Trace collection and failure analysis do not finish at the same instant. Perseval exposes lifecycle and pipeline state so “the queue is empty” is not mistaken for “the diagnosis is ready.”

Perseval Runs screen showing finalized revisions with build, session, lifecycle, and failure counts

StateMeaning
LiveCommitted spans are still arriving for the active revision.
QuiescentNo committed activity for 30 seconds; the grace period is running.
FinalizedAnother 5 seconds passed without activity; the revision is immutable and eligible for analysis.
ReopenedA late span arrived after finalization; a new live revision was created.

Root completion is useful UI information but is not authoritative. Distributed exporters can deliver children after the root ended.

Finalization creates a clean input boundary for deterministic analysis. The UI may show Analyzing or pending analysis after collection and projection have caught up. A finding group appears only after its committed analysis result is projected.

Sources and the status bar expose:

  • effective endpoint and receiver state;
  • queue utilization and backpressure;
  • rejected spans;
  • journal and projection lag;
  • live, quiescent, finalized, and reopened counts;
  • analysis pending state.

Queue 0/64 and journal lag 0 mean the ingest path caught up. Check lifecycle and analysis state separately.

The application subscribes to committed deltas. It coalesces a bounded number per frame, invalidates affected pages, and preserves selection by stable project/run/revision/span IDs. It does not reload a complete trace because one batch arrived.
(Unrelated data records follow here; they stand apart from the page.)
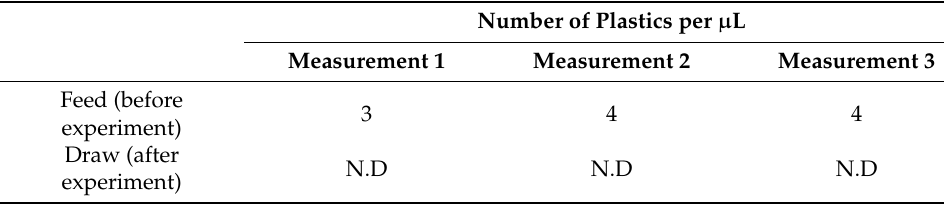
Table 3. Plastics present in feed and draw solutions of Group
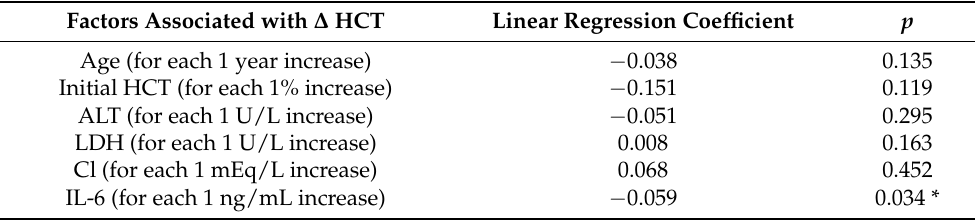
Table 3. Multivariate linear regression model of factors associated with erythropoietic response.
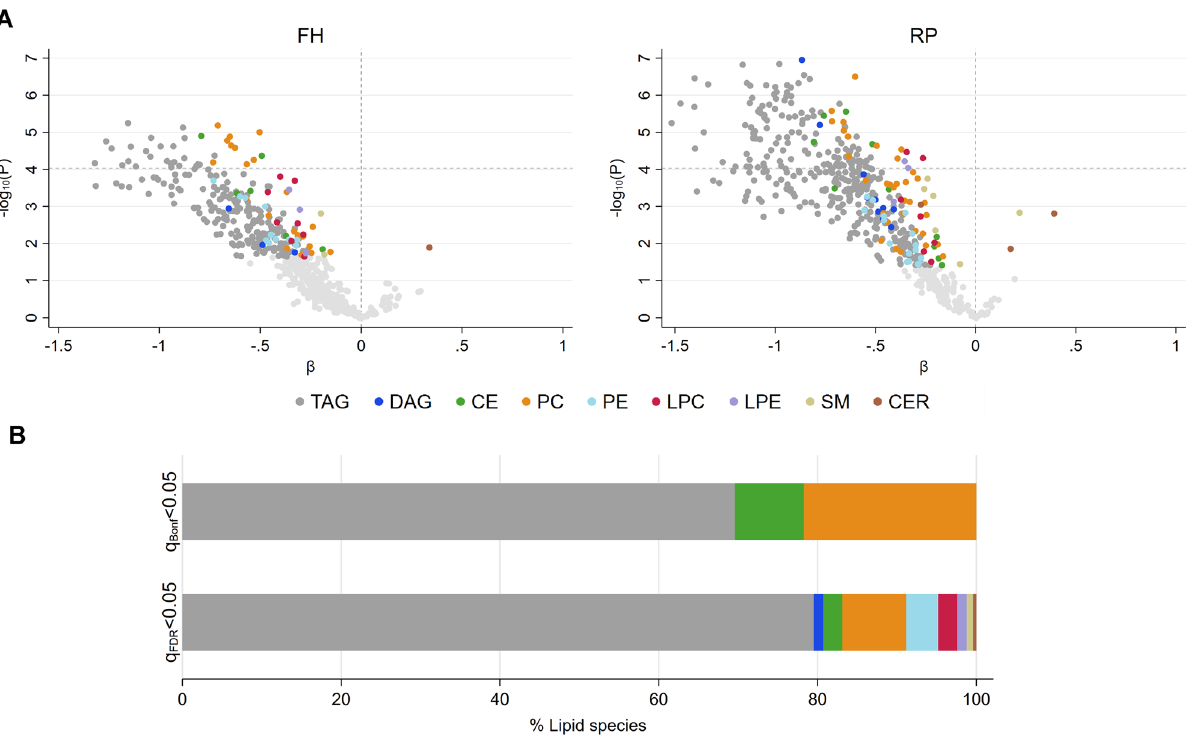
Figure 1. Plasma lipid metabolite differences between cases and controls in Fred Hutch (FH) and Roswell Park (RP) patient cohorts. Log 2 metabolite concentrations were regressed on case status with adjustment for age and BMI. ( A ) Volcano plots depicting estimated beta (β) coefficients and − log 10 P values for 546 individual lipid metabolites (left: FH, right: RP). Species satisfying FDR q < 0.05 are color-coded by lipid class, as indicated, with the remainder shown in light gray. Dashed horizontal line marks the Bonferroni-corrected threshold for statistical significance: − log 10 (0.05/546) = 4.04. ( B ) Lipid class assignments of species reaching q Bonf < 0.05 (n = 23, top), or q FDR < 0.05 (n = 249, bottom), in both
If a sequence gap exceeds retained history, the UI marks itself Delayed, takes a bounded snapshot, invalidates affected pages, and resumes without blocking input.

When the pre-durable queue is full, the receiver returns 429 plus Retry-After. The status surface shows Backpressured rather than pretending the batch was accepted. See OTLP ingestion.

The embedded receiver follows the GUI lifecycle. Perseval drains admitted work for up to 5 seconds during coordinated shutdown. Producers should still retry retryable transport errors and rely on content deduplication.